**О ЗАДАНИИ**
Ответьте на вопросы по рецензии, приведенной ниже:
1. В каком году умер Деррида?
2. Из скольких глав состоит книга Хаддада?
3. Кого рецензия называет двумя важнейшими для Деррида первоисточниками?

Деррида и наследование демократии

Наследование демократии в разрезе деконструкции: выбор нехотя и невольное сохранение традиции?

Политика 26.09.2014 // 2 482
© Richard Melloul/Sygma/Corbis

Haddad Samir. Derrida and the Inheritance of Democracy. Indiana University Press, 2013. 178 p.

Судя по количеству книг и статей, опубликованных после смерти Деррида в 2004 году, интерес к его трудам не ослабевает — по крайней мере, в англоязычном сообществе. Кроме того, материалы многих семинаров до сих пор не опубликованы, и целый ряд текстов не переведен на английский язык. Тем не менее, истинный смысл аргументов и реплик Деррида только предстоит установить (хотя он, возможно, и проясняется), причем способами, которые, похоже, выходят за рамки привычного метода поиска новых интерпретаций автора. В этом, вероятно, нет ничего удивительного, ведь Деррида настаивал на неопределенности [смыслов] как на условии приобретения любого наследия: текст, не допускавший новых, в чем-то неожиданных прочтений, в сущности, вообще не мог бы быть прочитан. Это ставит интерпретаторов Деррида перед захватывающим противоречием: они должны чтить конечную недоступность его работы и все же одновременно всячески прояснять ее, чтобы продвигаться вперед в своих исследованиях. Один из способов разрешить это противоречие — открыто тематизировать напряжение между чтением и невозможностью прочтения, между усвоением наследия и открытостью будущему. Этот путь выбрал в рецензируемой здесь книге Самир Хаддад, и он твердо ему следует.

Основной аргумент тщательно проработанной, содержательной и выразительно нюансированной книги Хаддада таков: в «грядущей демократии» Деррида, как и вообще в его моральной и политической философии, не стоит видеть обращенность к будущему любой ценой, несмотря на слово «грядущая» в названии. В противовес тому, что Хаддад воспринимает как «утопизм» в работах о Деррида («господствующая тенденция» наделять будущее привилегиями), грядущая демократия должна рассматриваться с точки зрения содержащегося в ней «предписания наследовать прошлому очень специфическим образом» (c. 3). Специфика состоит в том, чтобы переосмыслить само противопоставление прошлого и будущего — противопоставление, в котором заключен главный тезис этой книги. Неудивительно, что его следует избегать: ведь уже Гуссерль и Хайдеггер, два важнейших для Деррида первоисточника, изначально спорили с предпосылкой линейного типа времени, делающего возможным оппозицию между прошлым и будущим (о линейном времени см.: c. 37–40). Поэтому утверждение, что грядущее тоже наследуется, требует новых уточнений, которые Хаддад и предлагает в шести главах, составляющих эту сравнительно короткую книгу (142 страницы мелким шрифтом плюс сноски).

[Записи из источника данных]
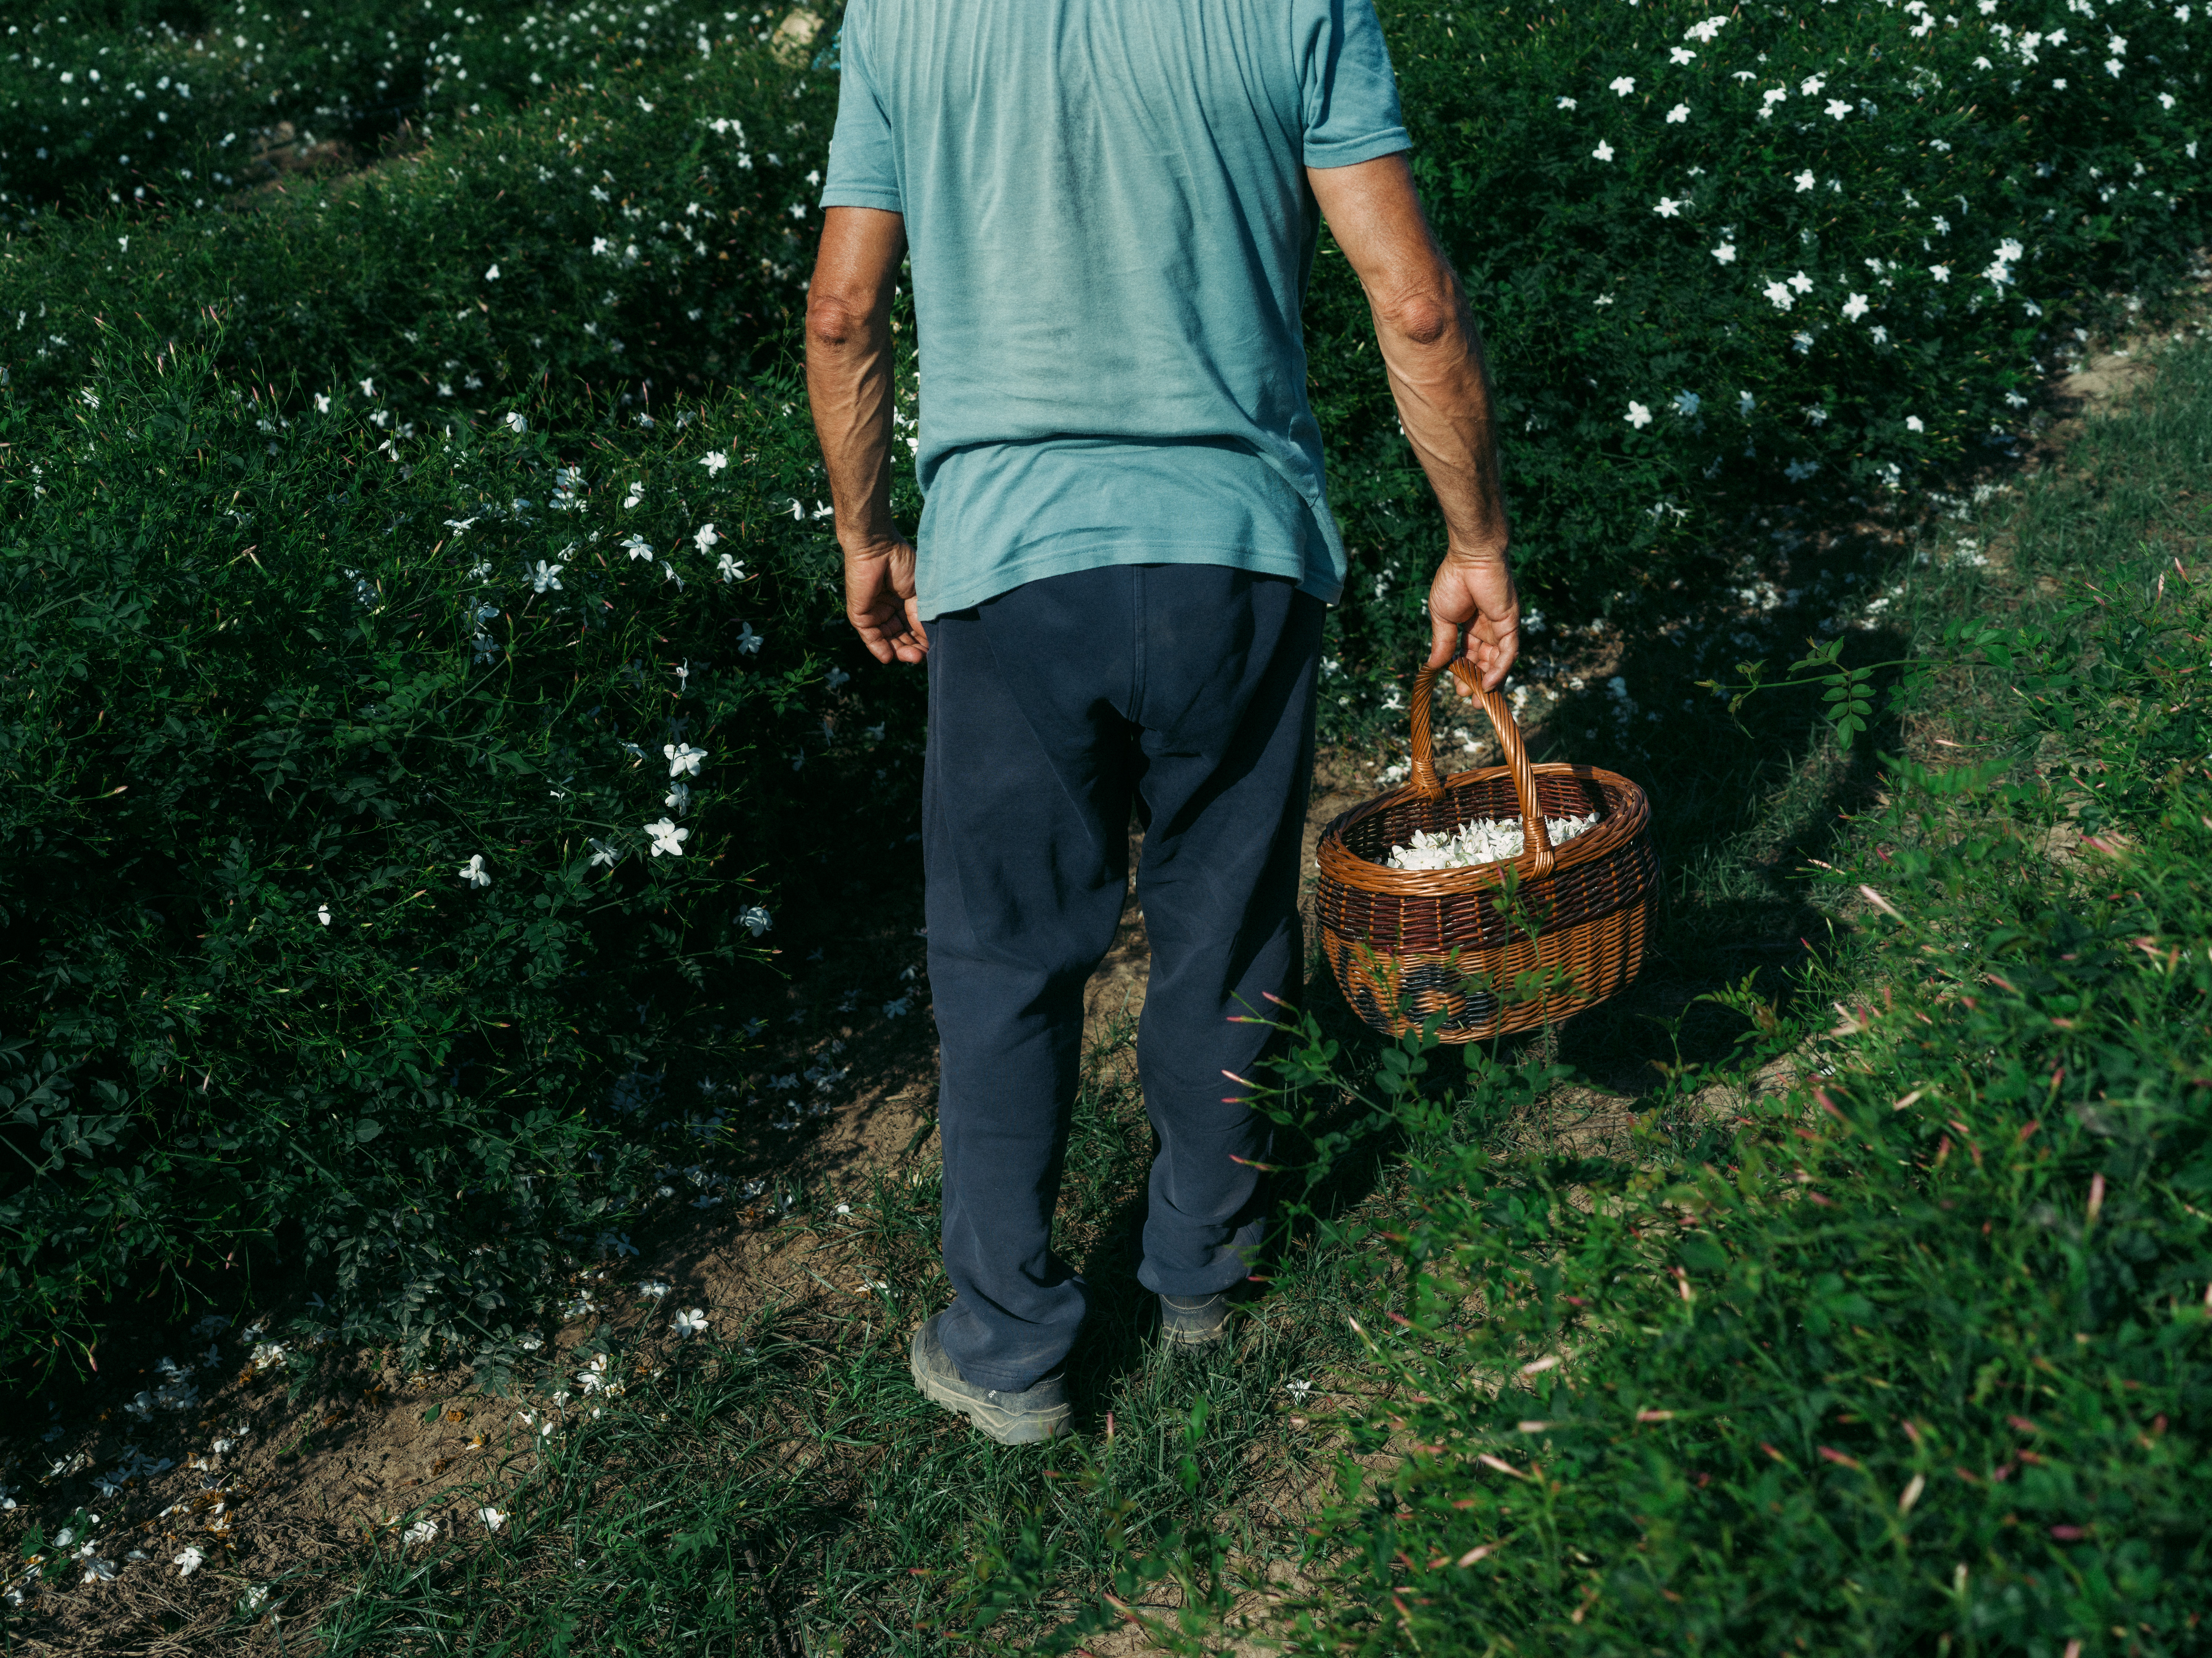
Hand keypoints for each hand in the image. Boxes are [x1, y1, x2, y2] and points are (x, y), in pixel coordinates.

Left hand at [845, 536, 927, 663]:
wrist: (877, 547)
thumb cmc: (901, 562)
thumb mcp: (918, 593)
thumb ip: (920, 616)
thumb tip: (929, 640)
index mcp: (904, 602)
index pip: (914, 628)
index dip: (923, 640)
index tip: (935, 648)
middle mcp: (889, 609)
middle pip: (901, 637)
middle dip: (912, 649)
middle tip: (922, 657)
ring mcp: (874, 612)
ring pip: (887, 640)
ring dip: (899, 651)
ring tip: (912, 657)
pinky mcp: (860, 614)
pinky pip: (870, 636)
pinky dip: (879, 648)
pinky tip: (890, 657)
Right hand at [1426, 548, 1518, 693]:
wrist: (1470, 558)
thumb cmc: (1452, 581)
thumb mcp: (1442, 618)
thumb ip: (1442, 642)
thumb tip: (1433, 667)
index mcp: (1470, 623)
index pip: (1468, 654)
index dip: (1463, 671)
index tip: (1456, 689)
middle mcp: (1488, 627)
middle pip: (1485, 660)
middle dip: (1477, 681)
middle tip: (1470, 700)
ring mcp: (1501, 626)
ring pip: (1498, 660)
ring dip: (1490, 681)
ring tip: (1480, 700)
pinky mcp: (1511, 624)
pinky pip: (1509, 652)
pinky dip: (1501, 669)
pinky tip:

**РЕЗУЛЬТАТ УПРАЖНЕНИЯ**
1. В 2004 году.
2. Из шести глав.
3. Гуссерля и Хайдеггера.